Our oldest buck kid is 10 weeks and the twin bucks will soon be 8 weeks.  We built a pen today in the back of our wood shed near the mamas and separated them-everyone is pretty content.  It turned out great!  

The kids have been eating hay and kid starter grain for a few weeks, with access to mom during the day.  After separating them today,  we tried to give them a bottle of mom's milk.   They got a little, but didn't show much interest. 

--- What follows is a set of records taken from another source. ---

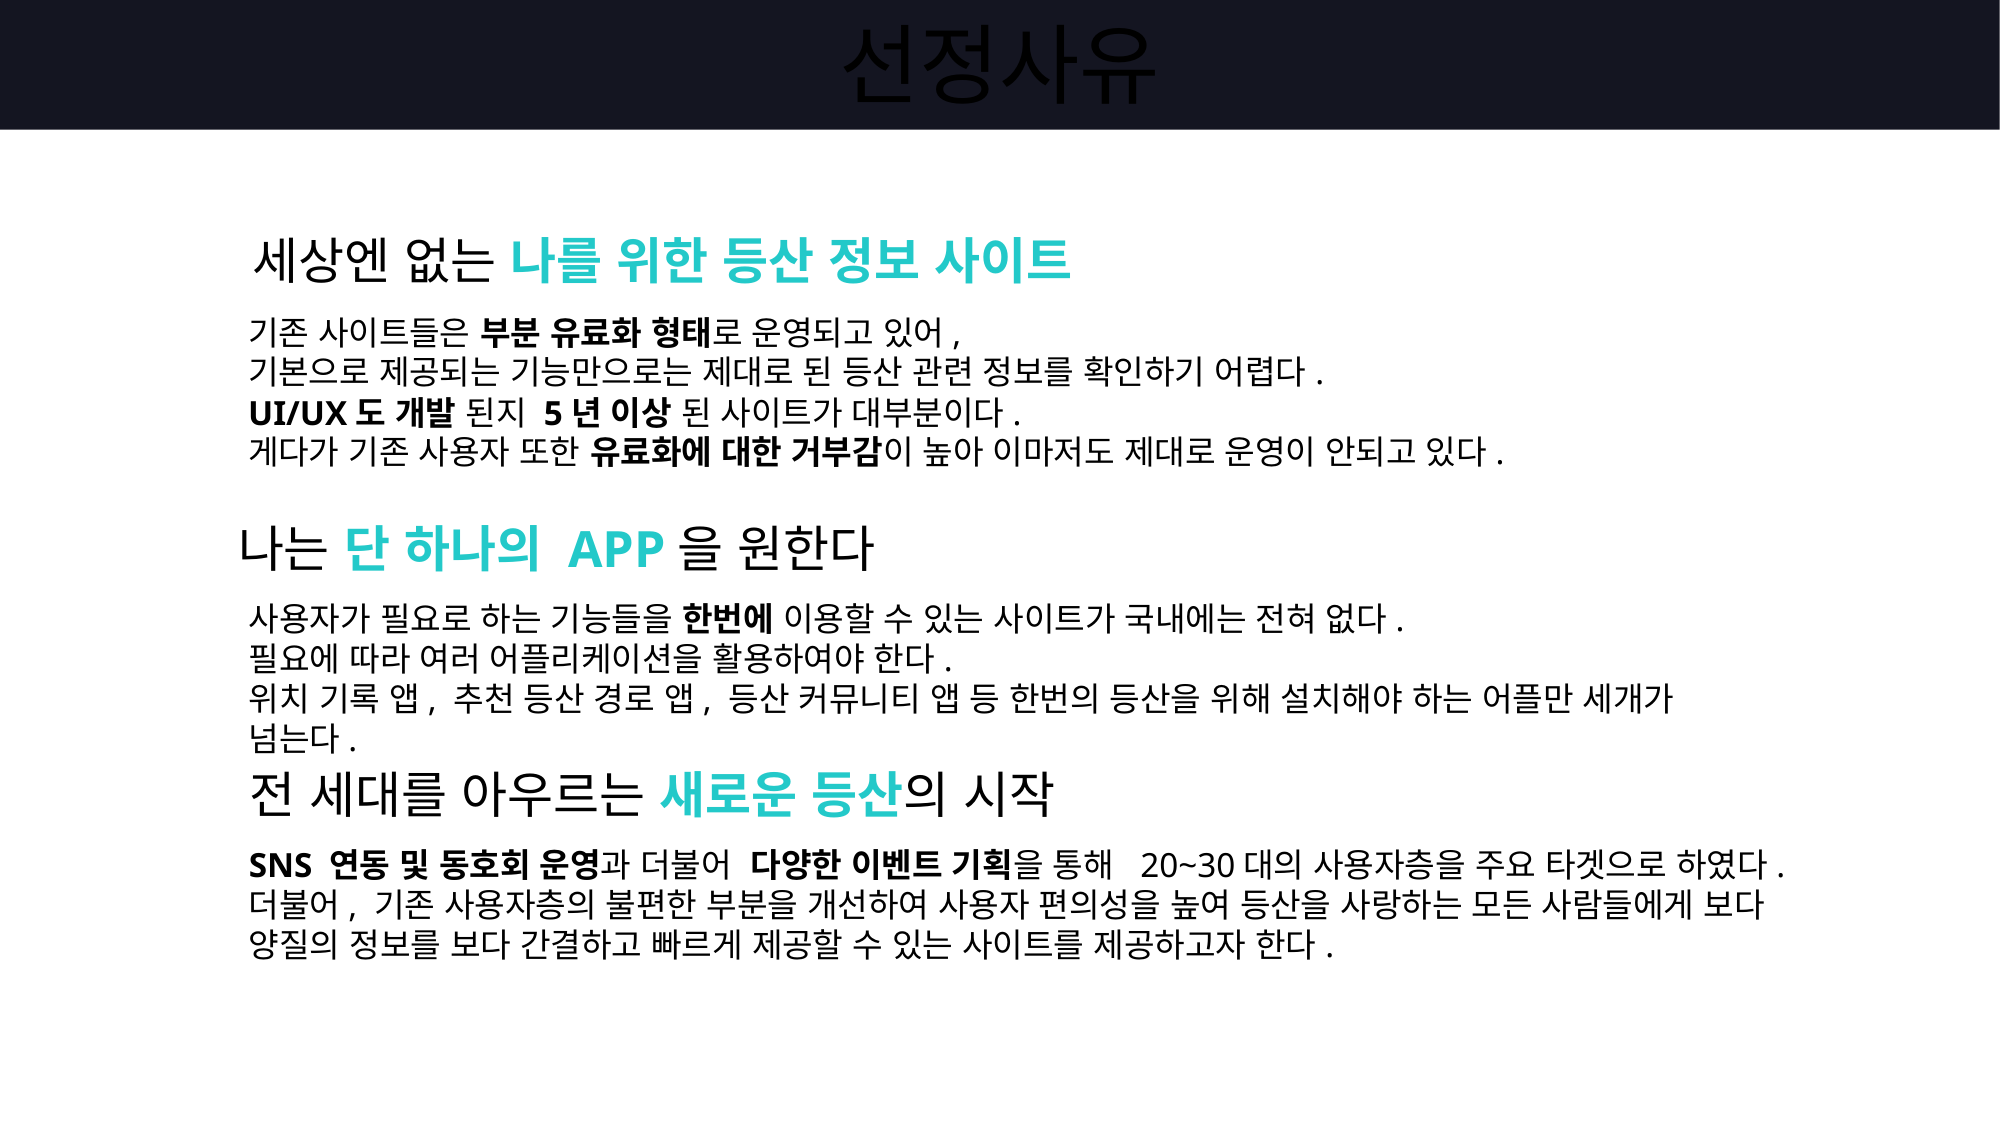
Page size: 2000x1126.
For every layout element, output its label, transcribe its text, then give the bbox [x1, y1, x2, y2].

text_box SNS 연동 및 동호회 운영과 더불어 다양한 이벤트 기획을 통해 20~30대의 사용자층을 주요 타겟으로 하였다. 더불어, 기존 사용자층의 불편한 부분을 개선하여 사용자 편의성을 높여 등산을 사랑하는 모든 사람들에게 보다 양질의 정보를 보다 간결하고 빠르게 제공할 수 있는 사이트를 제공하고자 한다. [228, 834, 1839, 974]
title 선정사유 [0, 0, 2000, 126]
text_box 전 세대를 아우르는 새로운 등산의 시작 [229, 753, 1077, 834]
text_box 기존 사이트들은 부분 유료화 형태로 운영되고 있어, 기본으로 제공되는 기능만으로는 제대로 된 등산 관련 정보를 확인하기 어렵다. UI/UX도 개발 된지 5년 이상 된 사이트가 대부분이다. 게다가 기존 사용자 또한 유료화에 대한 거부감이 높아 이마저도 제대로 운영이 안되고 있다. [228, 301, 1709, 482]
text_box 사용자가 필요로 하는 기능들을 한번에 이용할 수 있는 사이트가 국내에는 전혀 없다. 필요에 따라 여러 어플리케이션을 활용하여야 한다. 위치 기록 앱, 추천 등산 경로 앱, 등산 커뮤니티 앱 등 한번의 등산을 위해 설치해야 하는 어플만 세개가 넘는다. [228, 588, 1756, 769]
text_box 나는 단 하나의 APP을 원한다 [218, 507, 896, 588]
text_box 세상엔 없는 나를 위한 등산 정보 사이트 [232, 219, 1093, 300]
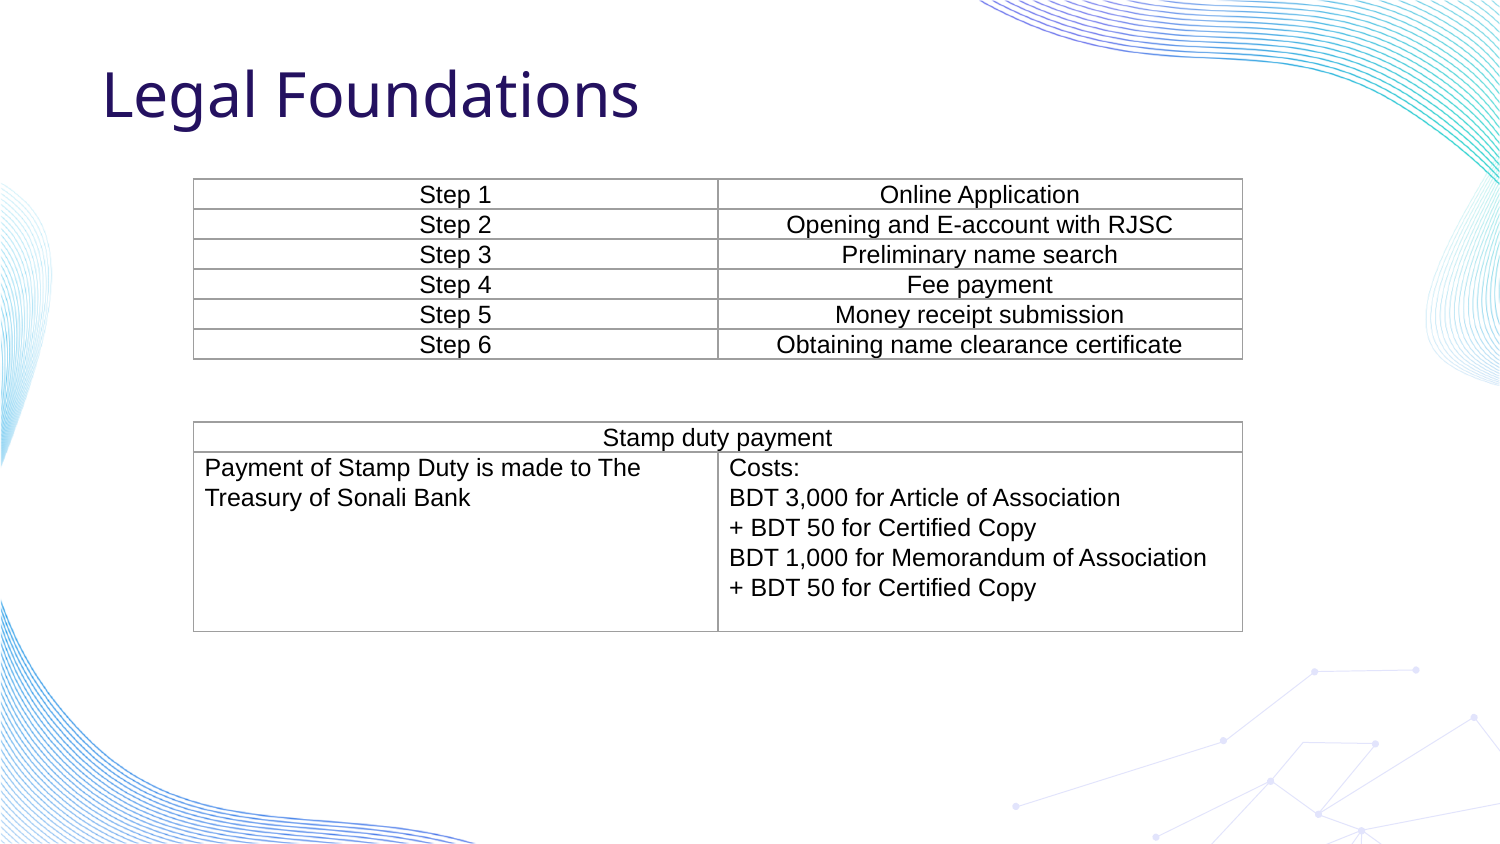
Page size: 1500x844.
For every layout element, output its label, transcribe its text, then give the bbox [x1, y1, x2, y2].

 Should we keep trying with the bottle or let them go straight to grain and hay?  We are keeping one buck for fall breeding and banding the twins.  They are all for meat (boer cross) this fall.


----------



## AlaskanShepherdess (May 26, 2011)

When my buckling was about 10-12 wks I just pulled him off his dam cold turkey. He screamed for a day or two but then was fine.


----------



## ksalvagno (May 26, 2011)

I have been pulling mine cold turkey since they are sold and going to their new homes.


----------



## happydodgefarm6113 (May 26, 2011)

I am a newbie to goats but when we bought our two sibling buck and doeling 5 weeks ago they where dam fed not bottle babies and were started on grain and hay at 6 weeks and we brought them home at 8 weeks. They would not take bottles and went cold turkey off milk. They did not fuss or become deconditioned at all. We always made sure they had warm clean water and they are doing great. No change in poo or weight loss. Good luck.


----------



## aggieterpkatie (May 27, 2011)

Just pull them. It's actually better to move the dams to a new location so it's not as stressful on the babies, but I've done it both ways.  Don't worry about bottling them if you're going to wean them, that would just confuse them and prolong weaning.


----------